We believe surgery should be the treatment of choice if a complete resection can be achieved. The potential surgical candidate could be any patient with locally resectable tumor up to stage IIE. Lymph node involvement does not appear to be a contraindication to surgery . To our knowledge, few patients with pulmonary DLBCL involving the superior vena cava have received radical surgical treatment, so this is an extremely uncommon case. Although some authors have recommended a pneumonectomy for multiple lesions of low-grade PPL involving one lung, in our view this option may be too aggressive because of the indolent course of the disease. One patient reported by Frederic et al.  is still alive after a 36-month follow-up.

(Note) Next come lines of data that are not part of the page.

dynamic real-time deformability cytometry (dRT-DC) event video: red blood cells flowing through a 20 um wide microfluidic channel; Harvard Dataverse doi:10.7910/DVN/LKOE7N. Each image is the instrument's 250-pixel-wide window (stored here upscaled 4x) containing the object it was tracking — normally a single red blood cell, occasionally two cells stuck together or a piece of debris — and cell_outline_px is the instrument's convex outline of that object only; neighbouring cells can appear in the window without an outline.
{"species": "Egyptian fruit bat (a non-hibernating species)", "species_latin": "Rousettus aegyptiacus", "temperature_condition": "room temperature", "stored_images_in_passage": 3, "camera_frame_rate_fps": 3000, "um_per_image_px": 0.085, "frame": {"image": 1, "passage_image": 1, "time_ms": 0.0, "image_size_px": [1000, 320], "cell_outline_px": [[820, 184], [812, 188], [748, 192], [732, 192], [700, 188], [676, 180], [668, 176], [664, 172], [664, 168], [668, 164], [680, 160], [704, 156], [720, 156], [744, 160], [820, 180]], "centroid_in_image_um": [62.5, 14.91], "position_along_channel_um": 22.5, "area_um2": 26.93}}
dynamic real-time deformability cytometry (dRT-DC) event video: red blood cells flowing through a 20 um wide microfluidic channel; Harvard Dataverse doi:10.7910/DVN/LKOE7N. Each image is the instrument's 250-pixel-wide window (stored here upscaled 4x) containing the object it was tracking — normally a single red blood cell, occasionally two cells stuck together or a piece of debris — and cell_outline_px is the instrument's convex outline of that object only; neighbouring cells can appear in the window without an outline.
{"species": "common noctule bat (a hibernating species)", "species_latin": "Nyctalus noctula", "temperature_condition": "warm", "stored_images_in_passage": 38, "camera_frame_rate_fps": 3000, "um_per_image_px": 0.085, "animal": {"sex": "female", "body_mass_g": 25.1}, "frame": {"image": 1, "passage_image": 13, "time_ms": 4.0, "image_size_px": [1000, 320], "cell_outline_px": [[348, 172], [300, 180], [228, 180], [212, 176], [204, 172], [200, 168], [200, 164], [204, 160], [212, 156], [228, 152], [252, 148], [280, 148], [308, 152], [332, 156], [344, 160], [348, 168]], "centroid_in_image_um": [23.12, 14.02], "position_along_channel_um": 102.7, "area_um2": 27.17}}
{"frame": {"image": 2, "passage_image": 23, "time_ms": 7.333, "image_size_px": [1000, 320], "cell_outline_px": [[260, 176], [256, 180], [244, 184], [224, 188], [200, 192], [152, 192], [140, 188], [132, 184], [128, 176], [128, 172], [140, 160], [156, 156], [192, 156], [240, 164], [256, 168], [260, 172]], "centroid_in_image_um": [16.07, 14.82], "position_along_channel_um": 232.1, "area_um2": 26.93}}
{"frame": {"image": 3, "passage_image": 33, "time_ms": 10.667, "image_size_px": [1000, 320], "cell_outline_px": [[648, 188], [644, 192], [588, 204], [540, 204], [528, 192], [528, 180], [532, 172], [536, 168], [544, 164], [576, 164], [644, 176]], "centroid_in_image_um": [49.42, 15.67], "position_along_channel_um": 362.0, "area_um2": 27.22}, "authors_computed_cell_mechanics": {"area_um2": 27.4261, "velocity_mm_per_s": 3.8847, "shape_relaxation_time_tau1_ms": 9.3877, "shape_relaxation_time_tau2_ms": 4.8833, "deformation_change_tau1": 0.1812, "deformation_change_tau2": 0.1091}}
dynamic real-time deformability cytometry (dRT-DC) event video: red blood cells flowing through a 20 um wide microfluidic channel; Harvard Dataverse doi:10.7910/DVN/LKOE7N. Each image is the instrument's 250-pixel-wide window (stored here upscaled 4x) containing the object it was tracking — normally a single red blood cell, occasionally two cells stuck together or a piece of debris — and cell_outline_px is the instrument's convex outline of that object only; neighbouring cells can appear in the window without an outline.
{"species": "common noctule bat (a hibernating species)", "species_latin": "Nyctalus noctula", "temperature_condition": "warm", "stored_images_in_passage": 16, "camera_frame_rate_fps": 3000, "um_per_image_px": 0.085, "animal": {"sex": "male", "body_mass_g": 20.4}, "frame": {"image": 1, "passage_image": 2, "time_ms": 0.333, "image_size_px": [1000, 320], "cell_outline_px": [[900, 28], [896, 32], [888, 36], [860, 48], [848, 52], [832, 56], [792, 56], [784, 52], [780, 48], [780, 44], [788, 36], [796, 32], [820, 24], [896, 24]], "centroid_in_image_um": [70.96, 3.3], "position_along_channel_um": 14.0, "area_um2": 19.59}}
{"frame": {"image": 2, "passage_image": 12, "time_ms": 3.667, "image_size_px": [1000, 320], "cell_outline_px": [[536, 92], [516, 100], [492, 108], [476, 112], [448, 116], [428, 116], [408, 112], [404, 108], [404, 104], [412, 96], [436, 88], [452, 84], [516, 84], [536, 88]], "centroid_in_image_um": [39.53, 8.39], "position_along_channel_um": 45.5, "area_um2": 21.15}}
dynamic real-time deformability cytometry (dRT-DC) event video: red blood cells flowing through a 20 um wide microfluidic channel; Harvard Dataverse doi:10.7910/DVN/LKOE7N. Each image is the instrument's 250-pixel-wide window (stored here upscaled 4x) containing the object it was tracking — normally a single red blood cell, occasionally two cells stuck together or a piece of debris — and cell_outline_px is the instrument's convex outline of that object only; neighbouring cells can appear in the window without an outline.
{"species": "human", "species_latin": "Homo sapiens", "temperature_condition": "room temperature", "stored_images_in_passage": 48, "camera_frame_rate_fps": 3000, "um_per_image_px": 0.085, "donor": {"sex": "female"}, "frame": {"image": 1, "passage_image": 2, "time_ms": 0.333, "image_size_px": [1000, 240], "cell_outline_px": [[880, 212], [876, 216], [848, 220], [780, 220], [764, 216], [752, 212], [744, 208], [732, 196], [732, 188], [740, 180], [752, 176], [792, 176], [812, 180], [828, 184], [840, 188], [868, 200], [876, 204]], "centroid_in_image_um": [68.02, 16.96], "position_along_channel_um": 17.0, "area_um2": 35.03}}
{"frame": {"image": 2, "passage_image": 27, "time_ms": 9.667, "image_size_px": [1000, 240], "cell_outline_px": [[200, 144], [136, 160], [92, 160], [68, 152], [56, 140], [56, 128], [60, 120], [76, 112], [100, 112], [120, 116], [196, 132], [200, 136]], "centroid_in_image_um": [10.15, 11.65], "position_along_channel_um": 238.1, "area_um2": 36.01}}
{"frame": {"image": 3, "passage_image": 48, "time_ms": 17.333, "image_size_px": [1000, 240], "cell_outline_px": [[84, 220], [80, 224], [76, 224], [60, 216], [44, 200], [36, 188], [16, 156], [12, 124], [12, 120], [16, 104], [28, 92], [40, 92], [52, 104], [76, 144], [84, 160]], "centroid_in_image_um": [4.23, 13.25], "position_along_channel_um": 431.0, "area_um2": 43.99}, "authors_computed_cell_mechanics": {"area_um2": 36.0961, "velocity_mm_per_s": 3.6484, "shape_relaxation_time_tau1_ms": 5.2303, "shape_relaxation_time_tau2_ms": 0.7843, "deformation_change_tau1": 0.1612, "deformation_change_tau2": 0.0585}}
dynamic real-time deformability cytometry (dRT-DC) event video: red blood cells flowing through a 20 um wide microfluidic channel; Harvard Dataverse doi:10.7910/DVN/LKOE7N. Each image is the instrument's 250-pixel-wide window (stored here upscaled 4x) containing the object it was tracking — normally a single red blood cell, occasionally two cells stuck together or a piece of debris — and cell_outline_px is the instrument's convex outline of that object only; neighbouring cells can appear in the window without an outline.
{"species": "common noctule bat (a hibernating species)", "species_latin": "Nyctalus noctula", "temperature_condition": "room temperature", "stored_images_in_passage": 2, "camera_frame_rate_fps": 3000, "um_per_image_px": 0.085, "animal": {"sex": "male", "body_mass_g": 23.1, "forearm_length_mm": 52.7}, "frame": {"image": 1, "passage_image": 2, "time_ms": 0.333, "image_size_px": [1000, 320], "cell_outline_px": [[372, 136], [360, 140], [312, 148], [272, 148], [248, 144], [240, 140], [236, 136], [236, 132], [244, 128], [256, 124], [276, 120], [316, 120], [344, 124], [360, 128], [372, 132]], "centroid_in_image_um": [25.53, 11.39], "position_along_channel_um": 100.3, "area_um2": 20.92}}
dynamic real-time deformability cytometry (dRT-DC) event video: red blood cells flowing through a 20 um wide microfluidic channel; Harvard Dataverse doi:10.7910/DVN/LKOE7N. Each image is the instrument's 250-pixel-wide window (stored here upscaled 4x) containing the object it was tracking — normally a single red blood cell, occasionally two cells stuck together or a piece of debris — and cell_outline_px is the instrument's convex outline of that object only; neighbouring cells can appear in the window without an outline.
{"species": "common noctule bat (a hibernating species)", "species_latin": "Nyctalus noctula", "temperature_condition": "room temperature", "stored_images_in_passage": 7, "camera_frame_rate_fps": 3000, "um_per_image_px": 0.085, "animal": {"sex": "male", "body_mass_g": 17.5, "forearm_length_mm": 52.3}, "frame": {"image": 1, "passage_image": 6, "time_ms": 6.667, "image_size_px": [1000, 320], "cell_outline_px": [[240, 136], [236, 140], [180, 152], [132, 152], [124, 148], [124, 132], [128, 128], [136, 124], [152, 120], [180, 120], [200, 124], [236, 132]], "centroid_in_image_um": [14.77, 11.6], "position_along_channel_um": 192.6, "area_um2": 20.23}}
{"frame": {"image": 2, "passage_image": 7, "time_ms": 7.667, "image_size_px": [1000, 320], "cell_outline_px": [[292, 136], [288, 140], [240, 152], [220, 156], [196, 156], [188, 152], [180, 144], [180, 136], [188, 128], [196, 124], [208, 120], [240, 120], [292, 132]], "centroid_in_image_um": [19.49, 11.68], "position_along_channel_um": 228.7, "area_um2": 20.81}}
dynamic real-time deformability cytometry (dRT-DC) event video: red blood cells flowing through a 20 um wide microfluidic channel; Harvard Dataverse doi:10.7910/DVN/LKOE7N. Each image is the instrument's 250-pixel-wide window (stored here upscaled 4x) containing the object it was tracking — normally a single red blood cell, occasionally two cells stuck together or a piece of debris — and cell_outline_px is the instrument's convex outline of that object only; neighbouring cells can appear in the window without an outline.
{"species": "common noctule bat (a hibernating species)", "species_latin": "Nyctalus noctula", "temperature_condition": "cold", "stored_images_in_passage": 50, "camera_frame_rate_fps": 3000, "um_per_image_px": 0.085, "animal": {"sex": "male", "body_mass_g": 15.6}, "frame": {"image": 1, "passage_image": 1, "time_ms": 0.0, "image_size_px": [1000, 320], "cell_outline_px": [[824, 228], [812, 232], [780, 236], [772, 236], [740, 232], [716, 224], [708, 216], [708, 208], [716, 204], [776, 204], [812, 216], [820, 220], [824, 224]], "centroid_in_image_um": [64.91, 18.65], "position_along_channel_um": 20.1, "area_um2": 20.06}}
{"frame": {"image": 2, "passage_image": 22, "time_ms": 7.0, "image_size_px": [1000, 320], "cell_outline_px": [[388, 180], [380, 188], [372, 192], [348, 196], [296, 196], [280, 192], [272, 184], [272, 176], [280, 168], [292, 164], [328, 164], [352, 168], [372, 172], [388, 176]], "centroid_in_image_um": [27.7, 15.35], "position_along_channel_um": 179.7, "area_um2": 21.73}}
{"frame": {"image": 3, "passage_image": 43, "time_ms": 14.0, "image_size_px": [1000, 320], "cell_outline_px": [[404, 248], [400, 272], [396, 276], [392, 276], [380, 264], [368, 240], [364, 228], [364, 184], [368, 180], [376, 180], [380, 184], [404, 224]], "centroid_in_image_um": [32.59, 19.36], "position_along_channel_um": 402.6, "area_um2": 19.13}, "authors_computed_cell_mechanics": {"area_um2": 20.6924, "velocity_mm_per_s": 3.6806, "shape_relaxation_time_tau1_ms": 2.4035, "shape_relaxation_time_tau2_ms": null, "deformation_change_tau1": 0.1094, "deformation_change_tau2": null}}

Treatment after surgical resection is often based on a combination chemotherapy regimen. Diffuse large B cell lymphoma is frequently treated by CHOP (cyclophosphamide, Adriamycin, vincristine and prednisone), and Rituximab may improve the response to CHOP treatment, as has been shown in systemic diffuse large B-cell lymphoma. Although survival is worse for patients with high-grade PPL than for those with low-grade PPL, published reports show that more than half of patients with high-grade PPL can achieve survivals of 8 to 10 years .
In conclusion, surgery should be the treatment of choice in cases of localized PPL when complete resection can be achieved.
Written informed consent was obtained from the patient for publication of this Case report and any accompanying images.
This study was partly supported by grants from the Science and Technology Support Key Program of Tianjin (09ZCZDSF04100, 09ZCZDSF04000) and the project of Ministry of Education for New Century Excellent Talents (NCET-10-0956).